The Classical Liberal Arts Academy was founded by William C. Michael in 2008 to research, restore, and teach the education and culture enjoyed by wise men and saints throughout history.
We provide a complete curriculum of classical and modern studies for Catholic students of all ages. Our study materials and services are currently used by:
- homeschool families
- private schools
- religious communities
- adult students
If you have any questions about our work, please write to us at: email@example.com.
Mr. William C. Michael (Headmaster)
Mr. Michael studied Classics & Ancient History at Rutgers University, where he graduated magna cum laude and was inducted into Phi Beta Kappa. He has spent 25 years researching and studying the classical liberal arts and classical philosophy full-time. Mr. Michael worked as a prep school Classics teacher from 2000-2008 before founding the Academy.
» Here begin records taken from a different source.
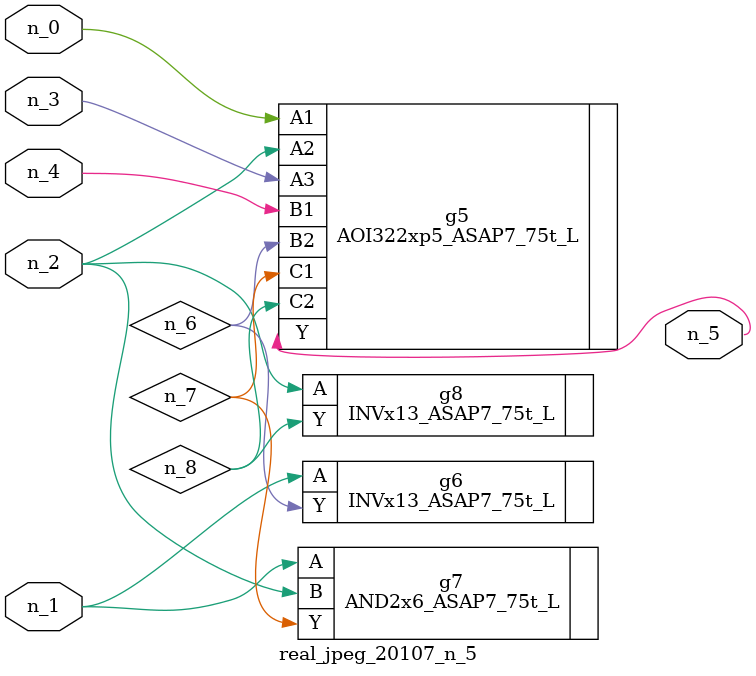
<source format=v>
module real_jpeg_20107_n_5 (n_4, n_0, n_1, n_2, n_3, n_5);

input n_4;
input n_0;
input n_1;
input n_2;
input n_3;

output n_5;

wire n_8;
wire n_6;
wire n_7;

AOI322xp5_ASAP7_75t_L g5 ( 
.A1(n_0),
.A2(n_2),
.A3(n_3),
.B1(n_4),
.B2(n_6),
.C1(n_7),
.C2(n_8),
.Y(n_5)
);

INVx13_ASAP7_75t_L g6 ( 
.A(n_1),
.Y(n_6)
);

AND2x6_ASAP7_75t_L g7 ( 
.A(n_1),
.B(n_2),
.Y(n_7)
);

INVx13_ASAP7_75t_L g8 ( 
.A(n_2),
.Y(n_8)
);


endmodule
</source>
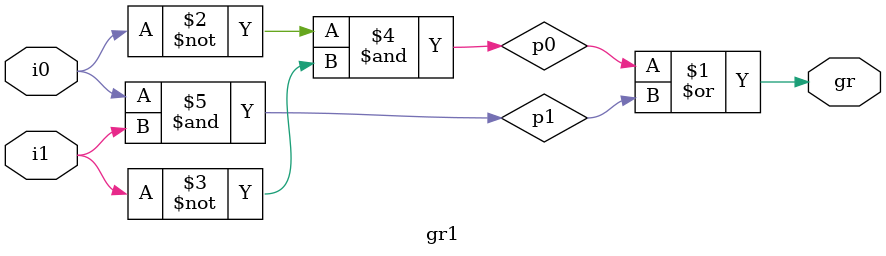
<source format=v>
module gr1(i0,i1,gr);

//’i0’ and ‘i1’ are the input single bits.
    input wire i0,i1;
//’gr’ is the final output which is true for A<B.
    output wire gr;

wire p0,p1;

//’gr’ is true for either ‘p0’ or ‘p1’.
	assign gr = p0 | p1;

//’p0’ and ‘p1’ will be true if ‘i0’ and ‘i1’ //are equal.
	assign p0 = ~i0 & ~i1;
	assign p1 = i0 & i1;

endmodule

</source>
Outside of his Academy work, Mr. Michael is a Lay Dominican and enjoys taking walks in the country, attending daily Mass, praying the Rosary and Liturgy of the Hours, studying Scholastic philosophy and Sacred Scripture, and managing the Academy’s Classical Catholic Radio program. Talks by Mr. Michael are available on the Academy YouTube channel.
Mrs. Dania C. Michael
Mrs. Michael studied Classics & Elementary Education at Rutgers University, and worked as a elementary private school teacher before become a full-time homeschooling mother in 2000. She has spent over 20 years working in homeschooling and in providing homeschool support to families in the Academy.
Outside of her Academy work, Mrs. Michael is a Lay Dominican who teaches faith formation at her parish, and enjoys gardening, baking and participating in the children’s extracurricular activities (wrestling, swimming, ballet, etc.).
In the Classical Liberal Arts Academy, we strive to be faithful to the Pope and bishops in union with him (i.e., the Magisterium) in all things. We do not support any individuals, groups or movements that disrespect, contradict or disobey the hierarchy of the Church in any way. Rather, we follow St. Ignatius of Loyola, who said, “We ought always to hold that the white which I see, is black, if the Hierarchical Church so decides it.”.